I have had to resort to a combination of block lists and a bayesian filter. The filtering technology that I use is SpamAssassin, the well known perl module. This is not really for intended blocking spam, but for filtering it, although it can be adapted for blocking. You can install it in Ubuntu by typing:
sudo apt-get install spamassassin
If you have configured apropos, then the following command will retrieve the names of SpamAssassin perldoc pages:
man -k SpamAssassin
SpamAssassin Tools: The following perl scripts help interface with the SpamAssassin pod.
- sa-learn Utility that learns and/or unlearns spam.
- sa-update Admin utility to get updates for SpamAssassin.
- spamassassin The main interface to SpamAssassin.
There is also an sa-compile utility which most people don't use.
The sa-learn utility is a pearl script that gives an interface to Spam Assassin's learning features. Mail is defined as spam or ham.
Spam Assassin is much more effective if you give it a large sized samples of spam and ham. After it learns how to categorise mail, spam is marked up as such, whereas ham is left unmolested.
In order to teach the Bayesian filter about email in mbox format (e.g. a file from mutt), the following command will do it. I actually invoke this for each user using the sudo command as root.

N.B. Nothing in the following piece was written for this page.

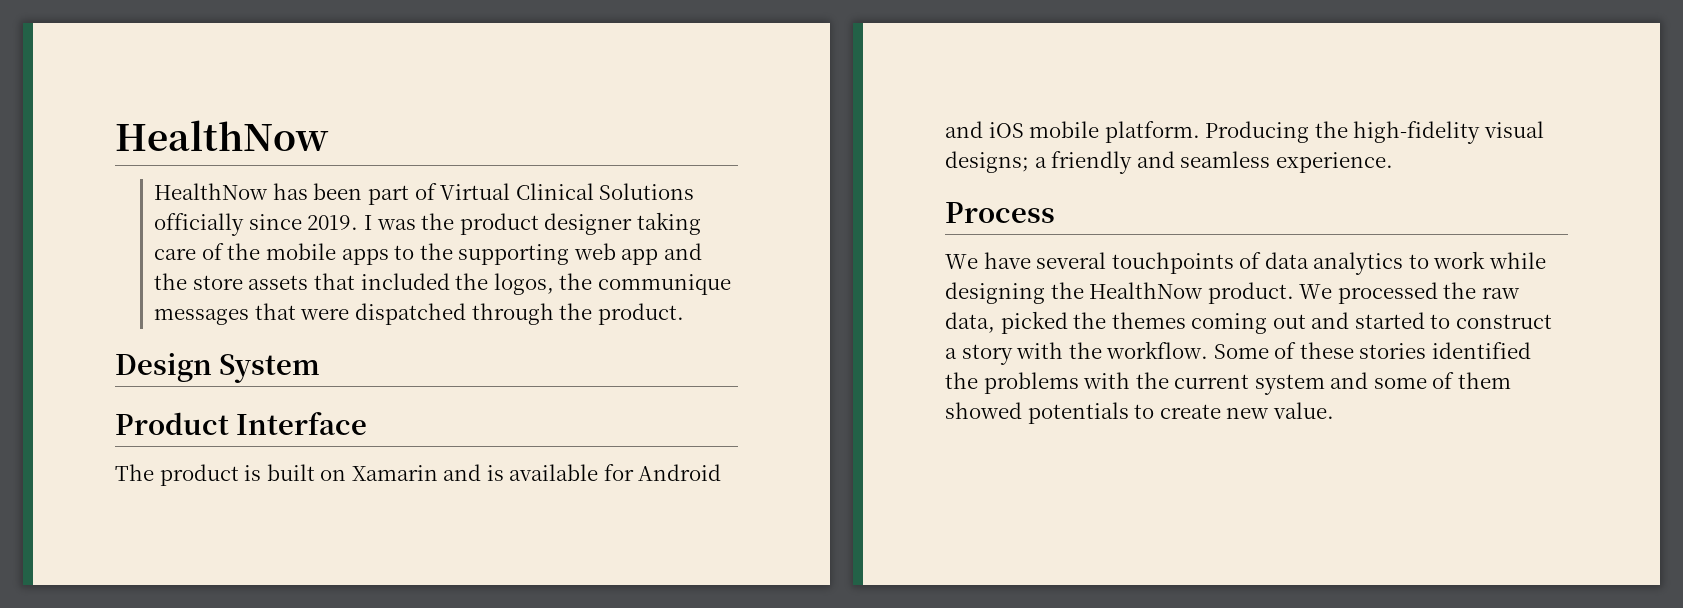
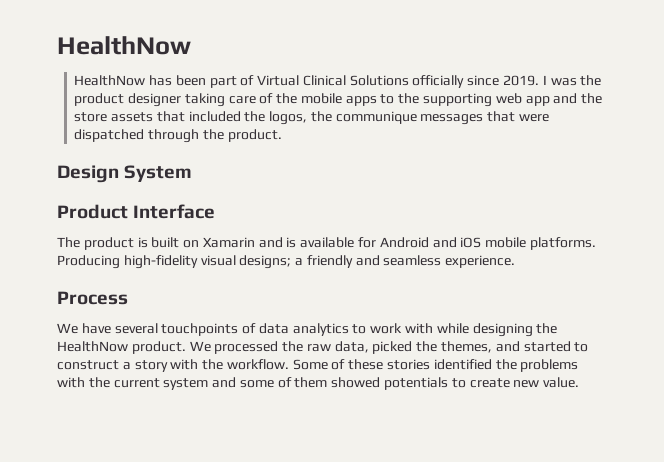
[1104,121,1348,143] platform. Producing the -> [529,237,596,250] [57,255,120,269] platforms. Producing
(1486, 260) none -> [405,323,434,334] with
[1111,312,1306,334] themes coming out -> [441,341,493,353] themes,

sa-learn --mbox --spam /foo/bar/spam
In each user's home folder I put a .procmailrc like this:
* ^X-Spam-Flag: YES
There's a bit more to it of course. I also have a script which moves the data to the webmail interface. And I am working on another script that reads IP addresses from the suspect file and places them into the postfix access database (basically puts them in the sin bin for 24 hours. This will mean that any repeats can be blocked by the MTA (rather than being routed by SpamAssassin) And there is a confirmation script which moves the few spams that get through to a spam folder so that bayesian filter can learn about them as well.
Despite my best efforts however, I still can't get below three spam emails per week. The sheer volume has increased considerably however. The various defenses that I have in place are now fending off hundreds of emails every day.
Recent estimates of spam activity consider that spam now accounts for the majority of email traffic. A lot of it is just swatted down, but enough of it must be getting through to their targetted audience for the practice to continue.